→ PROVIDED PASSAGE:
= Beginning of Section =
When I started dating Larry, I was still seeing Rex off and on, and occasionally a few others as well, such as a boy named Audie Ray, who had a tiny Triumph sports car and a broken left leg. He had to drive with his cast out the window, so we worked out a routine where he would use the clutch and brake with his right foot and I would work the gas pedal. I can’t believe we didn’t wreck the car. One memorable afternoon, Audie Ray was at my house, Larry stopped by, and Rex showed up. We all sat in the living room trying to talk, them waiting one another out. I wanted to sneak out the back door and leave, but I was too much of a good Southern hostess, so there we sat, drinking Cokes, them talking about football like they had all come there specifically to hang out with one another. Finally, after what seemed like hours, Audie Ray left, then Rex, and Larry was the winner. That got him a lot of points.
I had promised Rex I would go with him to the homecoming dance months in advance, and he held me to the promise even though I was seeing more of Larry at that time. I don’t know why I just didn’t say no, but I had some weird, strong ideas about keeping my word, and Rex was emphatic that I couldn’t back out on a promise. I was the homecoming maid, and since Rex was the captain of the football team and had to escort the queen, another football player named Robert Lee (whom I wasn’t dating) escorted me across the field.
It was the biggest thrill of my high school years. Although I never got to be a cheerleader, which the most popular girls were, I made good grades in class, was in most of the clubs, edited the school newspaper, and sang in the glee club. I was a good kid who didn’t smoke or drink, and was certainly not going to have sex until I married. At least that was the plan.
= End of Section =
→ WHAT YOU SHOULD DO:
Can you print, word for word, the part of the high school passage that begins at the words "I had promised" and stops after "across the field."? The records that follow come from a different source than the high school passage above.

→ PROVIDED INFORMATION:
= Beginning of Section =
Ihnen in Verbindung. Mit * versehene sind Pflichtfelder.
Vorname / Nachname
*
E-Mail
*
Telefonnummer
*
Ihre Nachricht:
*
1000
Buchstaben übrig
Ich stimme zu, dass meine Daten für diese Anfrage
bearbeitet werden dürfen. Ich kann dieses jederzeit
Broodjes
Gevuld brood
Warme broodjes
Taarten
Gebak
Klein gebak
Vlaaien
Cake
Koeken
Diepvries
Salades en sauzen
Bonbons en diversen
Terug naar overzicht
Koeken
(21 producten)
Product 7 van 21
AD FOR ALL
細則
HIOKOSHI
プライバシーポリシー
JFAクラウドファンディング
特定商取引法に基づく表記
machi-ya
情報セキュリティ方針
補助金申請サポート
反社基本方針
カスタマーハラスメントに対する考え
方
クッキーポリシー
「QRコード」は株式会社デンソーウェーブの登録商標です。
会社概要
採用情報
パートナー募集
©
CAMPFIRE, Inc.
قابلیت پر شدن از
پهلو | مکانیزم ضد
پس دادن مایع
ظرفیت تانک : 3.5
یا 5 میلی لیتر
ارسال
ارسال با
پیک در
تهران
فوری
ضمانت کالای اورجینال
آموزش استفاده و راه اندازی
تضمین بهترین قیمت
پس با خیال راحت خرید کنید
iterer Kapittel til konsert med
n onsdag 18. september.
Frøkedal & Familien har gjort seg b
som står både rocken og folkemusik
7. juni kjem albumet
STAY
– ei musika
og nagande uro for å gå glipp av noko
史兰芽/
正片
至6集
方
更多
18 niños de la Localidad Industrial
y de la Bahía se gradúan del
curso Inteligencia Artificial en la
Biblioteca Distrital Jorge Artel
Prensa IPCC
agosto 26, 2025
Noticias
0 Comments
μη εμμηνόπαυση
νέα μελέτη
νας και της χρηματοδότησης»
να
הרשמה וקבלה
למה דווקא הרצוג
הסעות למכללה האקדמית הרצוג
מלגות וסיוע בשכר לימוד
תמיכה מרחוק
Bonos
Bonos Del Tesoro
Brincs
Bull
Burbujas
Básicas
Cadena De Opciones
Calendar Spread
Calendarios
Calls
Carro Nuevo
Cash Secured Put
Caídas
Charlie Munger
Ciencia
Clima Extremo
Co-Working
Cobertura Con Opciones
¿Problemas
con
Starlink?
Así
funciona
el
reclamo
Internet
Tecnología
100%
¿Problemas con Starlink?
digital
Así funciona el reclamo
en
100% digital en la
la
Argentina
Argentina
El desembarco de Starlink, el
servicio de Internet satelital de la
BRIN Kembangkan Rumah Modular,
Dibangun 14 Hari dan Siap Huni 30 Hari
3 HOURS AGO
= End of Section =
→ THE ANSWER:
I had promised Rex I would go with him to the homecoming dance months in advance, and he held me to the promise even though I was seeing more of Larry at that time. I don’t know why I just didn’t say no, but I had some weird, strong ideas about keeping my word, and Rex was emphatic that I couldn’t back out on a promise. I was the homecoming maid, and since Rex was the captain of the football team and had to escort the queen, another football player named Robert Lee (whom I wasn’t dating) escorted me across the field.